Persona 5 - What You Need To Know

Persona 5 on the PS4 and PS3

Persona is my absolute favourite Japanese Role Playing series, which on the face of it is a rather bold statement. But I have spent hours and hours playing through Persona 4 Golden when it was released on the PlayStation Vita.

The much anticipated fifth entry to the series is out now, and has garnered critical acclaim. Here is a look at the series, and why you should be interested in it.

Do I need to have played the other games in the series?

Persona 5

Much like the Final Fantasy series, each individual Persona entry is its own self-contained story. Fans of previous games may get the odd reference to past games or characters, but all in all you won't be missing out much jumping straight into the latest entry.

What's it about?

Each Persona game follows similar themes, it focuses on the day to day life of a group of students in Japan as they unravel supernatural mysteries. The characters are outcasts who have come together, and are all facing their own issues as they grow up. The series touches on serious issues of adolescence as the cast of characters build relationships with one another.

The bad guys are the darkness within people's hearts. This darkness manifests itself as shadows that take the form of different monsters that you have to battle against. It's a quite obvious metaphor, of coming to terms with issues that are affecting the characters.

In Persona 5 you are part of the Phantom Thieves, a group of high school kids (and a cat, because why not?) living in Tokyo, Japan. Their main goal is to rid the world of evil by 'stealing the hearts' of corrupt members of society.

What's the gameplay like?

Persona 5

Persona is a unique mix of gameplay; its part life simulator and part dungeon crawler. As a high school student you must attend classes, but you can also engage in after school activities, meet friends and hold down a part time job.

As the game is set over a full year, you only have a finite amount of time and there's no way you can see all the game has to offer. The interesting part is that certain activities helps strengthen you and you team. Giving you access to new skills and abilities, giving you an edge in battle. Whereas if you earn extra money by working a part time job you'll be able to afford better weapons and items to help give you an the edge. It's an exercise in time management and offers a lot of incentive to replay the game.

Combat in Persona is turn-based, much like a traditional Japanese Roleplaying game. The protagonists fight with Persona, which is like the embodiment of themselves. Like the opposite of the shadows I mentioned earlier, the main character has the ability to use other Persona that can be earned by defeating shadows. These Persona can be combined to form stronger ones, with a number of different variants available to suit different playstyles. Think of the Persona as being someone similar to Pokemon; they are allies in battle that allow the characters to fight with different abilities.
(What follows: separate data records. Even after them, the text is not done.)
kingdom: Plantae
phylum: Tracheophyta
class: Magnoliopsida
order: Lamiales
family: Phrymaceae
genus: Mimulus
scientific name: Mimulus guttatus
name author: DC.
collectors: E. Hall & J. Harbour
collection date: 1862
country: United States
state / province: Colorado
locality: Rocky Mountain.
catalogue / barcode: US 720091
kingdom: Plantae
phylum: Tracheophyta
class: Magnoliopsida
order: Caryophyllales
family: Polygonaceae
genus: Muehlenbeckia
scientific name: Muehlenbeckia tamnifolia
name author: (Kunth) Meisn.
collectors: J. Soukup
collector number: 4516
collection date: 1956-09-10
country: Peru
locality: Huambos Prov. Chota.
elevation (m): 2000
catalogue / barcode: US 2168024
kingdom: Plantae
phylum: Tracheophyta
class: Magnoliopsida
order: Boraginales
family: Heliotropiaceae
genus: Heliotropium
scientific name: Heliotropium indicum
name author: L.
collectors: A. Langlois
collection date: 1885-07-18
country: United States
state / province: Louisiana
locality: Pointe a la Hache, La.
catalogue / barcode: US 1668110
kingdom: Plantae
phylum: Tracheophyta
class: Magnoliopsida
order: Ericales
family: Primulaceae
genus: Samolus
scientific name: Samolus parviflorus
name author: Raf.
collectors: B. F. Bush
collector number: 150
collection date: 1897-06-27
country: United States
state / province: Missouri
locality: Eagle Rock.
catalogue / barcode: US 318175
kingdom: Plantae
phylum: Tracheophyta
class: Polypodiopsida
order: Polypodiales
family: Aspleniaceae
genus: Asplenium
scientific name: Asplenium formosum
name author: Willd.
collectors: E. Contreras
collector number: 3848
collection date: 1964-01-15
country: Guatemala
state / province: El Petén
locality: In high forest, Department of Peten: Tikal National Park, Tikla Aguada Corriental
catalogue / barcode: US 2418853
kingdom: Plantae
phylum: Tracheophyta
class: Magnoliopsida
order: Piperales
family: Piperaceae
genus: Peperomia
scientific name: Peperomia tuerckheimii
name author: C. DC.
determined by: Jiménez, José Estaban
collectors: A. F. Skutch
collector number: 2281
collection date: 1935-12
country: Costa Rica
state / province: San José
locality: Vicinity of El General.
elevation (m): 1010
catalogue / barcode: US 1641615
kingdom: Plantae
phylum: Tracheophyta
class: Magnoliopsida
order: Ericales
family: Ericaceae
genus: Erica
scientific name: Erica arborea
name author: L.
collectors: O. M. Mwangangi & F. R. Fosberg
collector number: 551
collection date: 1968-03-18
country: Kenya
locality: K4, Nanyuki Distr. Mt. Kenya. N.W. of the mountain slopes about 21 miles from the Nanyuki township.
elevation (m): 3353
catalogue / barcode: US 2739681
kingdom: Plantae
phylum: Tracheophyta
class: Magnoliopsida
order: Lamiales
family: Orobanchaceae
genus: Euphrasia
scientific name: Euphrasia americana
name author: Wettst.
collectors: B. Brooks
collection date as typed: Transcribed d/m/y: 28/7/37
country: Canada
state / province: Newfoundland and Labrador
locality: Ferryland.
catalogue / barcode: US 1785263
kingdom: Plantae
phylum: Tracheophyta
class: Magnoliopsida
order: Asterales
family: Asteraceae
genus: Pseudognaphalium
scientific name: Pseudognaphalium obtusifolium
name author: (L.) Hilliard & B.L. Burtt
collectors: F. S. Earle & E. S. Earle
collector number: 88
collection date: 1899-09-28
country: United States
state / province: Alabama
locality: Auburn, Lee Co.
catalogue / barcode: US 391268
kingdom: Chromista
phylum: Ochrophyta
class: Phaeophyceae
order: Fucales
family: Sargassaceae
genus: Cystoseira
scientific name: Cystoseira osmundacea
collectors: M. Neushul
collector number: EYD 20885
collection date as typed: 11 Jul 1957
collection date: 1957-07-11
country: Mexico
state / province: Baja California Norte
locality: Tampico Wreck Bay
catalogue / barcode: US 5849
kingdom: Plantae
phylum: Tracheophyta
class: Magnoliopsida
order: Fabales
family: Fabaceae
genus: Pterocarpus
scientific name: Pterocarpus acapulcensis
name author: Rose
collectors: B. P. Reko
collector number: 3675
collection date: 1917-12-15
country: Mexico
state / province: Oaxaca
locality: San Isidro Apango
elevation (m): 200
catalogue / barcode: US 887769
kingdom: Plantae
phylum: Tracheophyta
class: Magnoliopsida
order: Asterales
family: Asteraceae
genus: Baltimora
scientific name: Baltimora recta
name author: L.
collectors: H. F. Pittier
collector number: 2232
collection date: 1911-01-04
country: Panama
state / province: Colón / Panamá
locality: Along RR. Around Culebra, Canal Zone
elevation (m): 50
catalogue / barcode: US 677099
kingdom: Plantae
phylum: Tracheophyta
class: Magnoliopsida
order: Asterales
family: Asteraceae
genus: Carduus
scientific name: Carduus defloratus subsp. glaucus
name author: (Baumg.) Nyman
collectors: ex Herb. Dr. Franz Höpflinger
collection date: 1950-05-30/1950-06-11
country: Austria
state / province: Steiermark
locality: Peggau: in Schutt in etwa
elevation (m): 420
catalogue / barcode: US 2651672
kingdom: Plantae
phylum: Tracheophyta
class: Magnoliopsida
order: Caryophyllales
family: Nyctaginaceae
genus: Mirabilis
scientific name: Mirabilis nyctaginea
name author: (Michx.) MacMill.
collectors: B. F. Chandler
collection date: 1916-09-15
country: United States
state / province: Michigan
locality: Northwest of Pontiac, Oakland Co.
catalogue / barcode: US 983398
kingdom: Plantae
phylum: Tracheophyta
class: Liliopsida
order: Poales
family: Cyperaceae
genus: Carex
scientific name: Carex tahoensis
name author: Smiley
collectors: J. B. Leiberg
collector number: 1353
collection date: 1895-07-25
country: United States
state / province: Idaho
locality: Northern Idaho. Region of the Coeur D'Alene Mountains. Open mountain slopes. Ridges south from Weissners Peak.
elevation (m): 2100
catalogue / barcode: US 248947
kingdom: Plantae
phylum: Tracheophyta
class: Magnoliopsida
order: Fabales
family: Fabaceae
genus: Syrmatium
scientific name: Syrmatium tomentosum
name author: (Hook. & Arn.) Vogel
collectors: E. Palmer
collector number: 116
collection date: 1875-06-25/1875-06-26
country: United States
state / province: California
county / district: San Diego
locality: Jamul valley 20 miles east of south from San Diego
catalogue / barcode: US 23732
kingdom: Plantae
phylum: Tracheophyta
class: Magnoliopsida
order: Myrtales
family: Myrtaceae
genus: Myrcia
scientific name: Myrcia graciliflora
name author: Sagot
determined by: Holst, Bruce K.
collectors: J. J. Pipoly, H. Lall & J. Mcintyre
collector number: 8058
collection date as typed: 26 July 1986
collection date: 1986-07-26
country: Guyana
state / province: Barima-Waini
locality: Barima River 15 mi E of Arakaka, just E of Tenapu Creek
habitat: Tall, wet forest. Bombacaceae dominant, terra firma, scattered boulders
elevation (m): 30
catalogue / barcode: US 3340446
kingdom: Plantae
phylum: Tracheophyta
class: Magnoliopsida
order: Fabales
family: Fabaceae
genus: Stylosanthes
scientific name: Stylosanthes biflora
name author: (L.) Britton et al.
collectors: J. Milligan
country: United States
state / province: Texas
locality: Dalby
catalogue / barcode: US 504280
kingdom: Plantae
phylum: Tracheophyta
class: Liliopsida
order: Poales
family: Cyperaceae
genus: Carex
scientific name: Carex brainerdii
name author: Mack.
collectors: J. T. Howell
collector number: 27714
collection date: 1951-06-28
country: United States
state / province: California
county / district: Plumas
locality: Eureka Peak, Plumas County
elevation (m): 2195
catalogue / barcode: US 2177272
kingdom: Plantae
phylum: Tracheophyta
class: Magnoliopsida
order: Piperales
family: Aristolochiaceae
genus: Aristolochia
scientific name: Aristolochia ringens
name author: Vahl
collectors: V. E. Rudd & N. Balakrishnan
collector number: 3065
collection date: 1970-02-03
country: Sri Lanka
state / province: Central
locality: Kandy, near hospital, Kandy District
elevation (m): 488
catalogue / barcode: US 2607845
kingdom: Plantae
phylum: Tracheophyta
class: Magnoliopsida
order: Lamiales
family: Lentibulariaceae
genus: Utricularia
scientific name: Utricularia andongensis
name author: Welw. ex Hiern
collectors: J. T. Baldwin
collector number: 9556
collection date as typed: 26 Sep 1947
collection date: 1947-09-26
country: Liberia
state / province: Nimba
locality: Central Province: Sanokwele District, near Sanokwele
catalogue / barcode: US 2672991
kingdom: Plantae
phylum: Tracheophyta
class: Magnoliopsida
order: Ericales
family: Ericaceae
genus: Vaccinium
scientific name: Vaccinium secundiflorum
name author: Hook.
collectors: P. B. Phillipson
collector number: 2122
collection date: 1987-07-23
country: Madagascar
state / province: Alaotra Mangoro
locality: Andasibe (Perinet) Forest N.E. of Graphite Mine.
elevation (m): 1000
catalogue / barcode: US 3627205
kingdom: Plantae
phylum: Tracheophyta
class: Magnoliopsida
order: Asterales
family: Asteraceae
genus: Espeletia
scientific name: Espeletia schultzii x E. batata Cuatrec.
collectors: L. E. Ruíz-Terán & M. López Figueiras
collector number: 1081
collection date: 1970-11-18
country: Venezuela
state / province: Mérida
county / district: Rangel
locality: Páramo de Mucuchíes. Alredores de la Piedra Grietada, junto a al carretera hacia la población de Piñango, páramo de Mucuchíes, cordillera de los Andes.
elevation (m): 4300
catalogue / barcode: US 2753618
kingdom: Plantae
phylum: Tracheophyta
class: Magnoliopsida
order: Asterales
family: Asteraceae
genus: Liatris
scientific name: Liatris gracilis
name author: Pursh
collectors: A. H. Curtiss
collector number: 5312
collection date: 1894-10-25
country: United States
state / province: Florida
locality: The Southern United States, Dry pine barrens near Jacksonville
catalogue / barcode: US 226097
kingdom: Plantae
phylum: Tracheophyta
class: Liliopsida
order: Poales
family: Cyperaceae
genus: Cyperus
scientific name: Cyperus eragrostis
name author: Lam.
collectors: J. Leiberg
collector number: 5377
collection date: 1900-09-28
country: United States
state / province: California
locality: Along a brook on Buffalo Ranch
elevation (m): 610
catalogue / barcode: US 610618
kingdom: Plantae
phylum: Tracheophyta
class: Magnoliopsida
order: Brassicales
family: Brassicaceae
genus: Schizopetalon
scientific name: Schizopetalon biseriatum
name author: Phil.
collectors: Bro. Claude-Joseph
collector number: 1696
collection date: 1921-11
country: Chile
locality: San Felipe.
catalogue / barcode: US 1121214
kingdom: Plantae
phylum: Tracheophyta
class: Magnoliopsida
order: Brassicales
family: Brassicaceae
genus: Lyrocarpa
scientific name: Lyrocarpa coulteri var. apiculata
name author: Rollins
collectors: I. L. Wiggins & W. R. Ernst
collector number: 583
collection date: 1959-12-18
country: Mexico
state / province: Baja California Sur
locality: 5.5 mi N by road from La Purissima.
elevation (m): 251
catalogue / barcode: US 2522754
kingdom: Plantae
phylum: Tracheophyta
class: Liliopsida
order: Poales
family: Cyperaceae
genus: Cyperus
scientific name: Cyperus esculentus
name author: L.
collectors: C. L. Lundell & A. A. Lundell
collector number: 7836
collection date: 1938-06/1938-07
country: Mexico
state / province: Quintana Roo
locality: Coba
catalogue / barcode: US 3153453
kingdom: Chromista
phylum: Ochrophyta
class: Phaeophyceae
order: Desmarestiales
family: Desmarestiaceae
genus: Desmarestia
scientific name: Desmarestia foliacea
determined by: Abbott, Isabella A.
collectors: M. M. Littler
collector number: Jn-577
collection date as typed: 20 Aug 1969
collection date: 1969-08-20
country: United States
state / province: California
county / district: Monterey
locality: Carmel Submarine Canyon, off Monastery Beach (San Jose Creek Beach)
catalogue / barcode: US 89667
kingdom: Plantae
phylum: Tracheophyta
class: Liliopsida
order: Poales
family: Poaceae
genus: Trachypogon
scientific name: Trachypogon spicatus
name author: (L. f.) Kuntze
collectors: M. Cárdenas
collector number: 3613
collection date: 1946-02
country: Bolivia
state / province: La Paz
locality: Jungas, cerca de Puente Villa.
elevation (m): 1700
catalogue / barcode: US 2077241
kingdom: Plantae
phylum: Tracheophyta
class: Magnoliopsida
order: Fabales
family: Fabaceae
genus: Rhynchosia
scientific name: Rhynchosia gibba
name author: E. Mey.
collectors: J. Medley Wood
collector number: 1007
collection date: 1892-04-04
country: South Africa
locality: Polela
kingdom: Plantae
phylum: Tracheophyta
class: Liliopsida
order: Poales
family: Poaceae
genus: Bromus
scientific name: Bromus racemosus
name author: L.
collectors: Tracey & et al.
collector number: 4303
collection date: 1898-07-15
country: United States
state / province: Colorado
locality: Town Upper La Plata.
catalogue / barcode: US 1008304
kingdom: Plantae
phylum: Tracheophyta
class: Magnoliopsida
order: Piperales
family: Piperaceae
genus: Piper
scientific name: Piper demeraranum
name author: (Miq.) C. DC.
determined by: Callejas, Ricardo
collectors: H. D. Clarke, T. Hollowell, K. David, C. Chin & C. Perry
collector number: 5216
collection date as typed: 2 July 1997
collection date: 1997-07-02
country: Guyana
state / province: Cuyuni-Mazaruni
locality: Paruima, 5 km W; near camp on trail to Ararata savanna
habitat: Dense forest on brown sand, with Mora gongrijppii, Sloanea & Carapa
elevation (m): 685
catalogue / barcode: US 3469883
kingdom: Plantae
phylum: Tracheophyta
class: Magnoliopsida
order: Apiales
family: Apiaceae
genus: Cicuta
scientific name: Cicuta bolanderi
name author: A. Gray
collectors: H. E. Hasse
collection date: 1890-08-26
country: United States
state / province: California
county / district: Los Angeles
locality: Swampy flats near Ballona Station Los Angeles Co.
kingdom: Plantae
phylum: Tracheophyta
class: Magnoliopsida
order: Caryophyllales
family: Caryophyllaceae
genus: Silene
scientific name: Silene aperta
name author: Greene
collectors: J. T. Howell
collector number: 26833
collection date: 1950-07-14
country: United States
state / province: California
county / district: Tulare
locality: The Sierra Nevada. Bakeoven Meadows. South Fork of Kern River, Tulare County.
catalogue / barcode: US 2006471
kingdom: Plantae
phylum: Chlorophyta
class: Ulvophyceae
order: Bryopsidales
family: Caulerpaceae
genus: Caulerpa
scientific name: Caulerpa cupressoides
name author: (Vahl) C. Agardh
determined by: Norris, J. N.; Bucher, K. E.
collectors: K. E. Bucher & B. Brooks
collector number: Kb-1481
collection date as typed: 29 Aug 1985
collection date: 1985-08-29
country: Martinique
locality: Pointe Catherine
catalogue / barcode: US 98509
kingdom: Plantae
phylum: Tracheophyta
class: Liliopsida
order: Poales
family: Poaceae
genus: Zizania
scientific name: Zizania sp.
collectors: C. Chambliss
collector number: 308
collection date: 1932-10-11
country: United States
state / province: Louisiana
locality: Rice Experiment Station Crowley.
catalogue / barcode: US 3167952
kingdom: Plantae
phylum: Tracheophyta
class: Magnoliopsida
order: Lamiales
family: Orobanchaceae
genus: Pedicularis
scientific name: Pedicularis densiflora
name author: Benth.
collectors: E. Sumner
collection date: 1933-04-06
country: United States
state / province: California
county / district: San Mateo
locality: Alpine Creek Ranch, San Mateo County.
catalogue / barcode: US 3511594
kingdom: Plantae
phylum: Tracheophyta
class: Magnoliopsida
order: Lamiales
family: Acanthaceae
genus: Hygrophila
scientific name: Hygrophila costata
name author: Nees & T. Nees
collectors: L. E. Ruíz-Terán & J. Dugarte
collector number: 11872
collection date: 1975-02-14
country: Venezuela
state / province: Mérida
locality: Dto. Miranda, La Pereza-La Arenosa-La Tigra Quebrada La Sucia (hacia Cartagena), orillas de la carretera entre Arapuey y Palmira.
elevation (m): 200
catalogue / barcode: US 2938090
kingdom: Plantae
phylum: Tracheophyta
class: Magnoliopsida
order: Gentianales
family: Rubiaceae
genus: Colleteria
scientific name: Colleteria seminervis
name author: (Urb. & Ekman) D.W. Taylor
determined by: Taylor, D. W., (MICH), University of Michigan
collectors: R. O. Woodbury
Why should I be interested?

The Persona games are an incredible experience, the gameplay is a unique blend that never gets boring. There are a number of different ways to play the game, and you'll have a completely different experience to someone else playing the game.

Persona 5

One of the most breath-taking parts of Persona is the art direction. The game looks like it's jumped straight from the pages of an anime, and Persona 5 pushes this even further than before. It's effortlessly stylish, with a number of great touches that make the visuals pop and spring to life.

Have I mentioned the soundtrack yet? Because as well as the gorgeous visuals, Persona 5 has an incredible acid-jazz inspired soundtrack as well as upbeat pop-work numbers during battle sequences. The music never feels out of place, and helps to create an incredibly atmospheric and above all else, cool experience.

The average game time clocks in at about 120 hours, so there's plenty to see or do. And believe me, you'll be hooked on Persona 5's world as soon as you see the title scene role on by.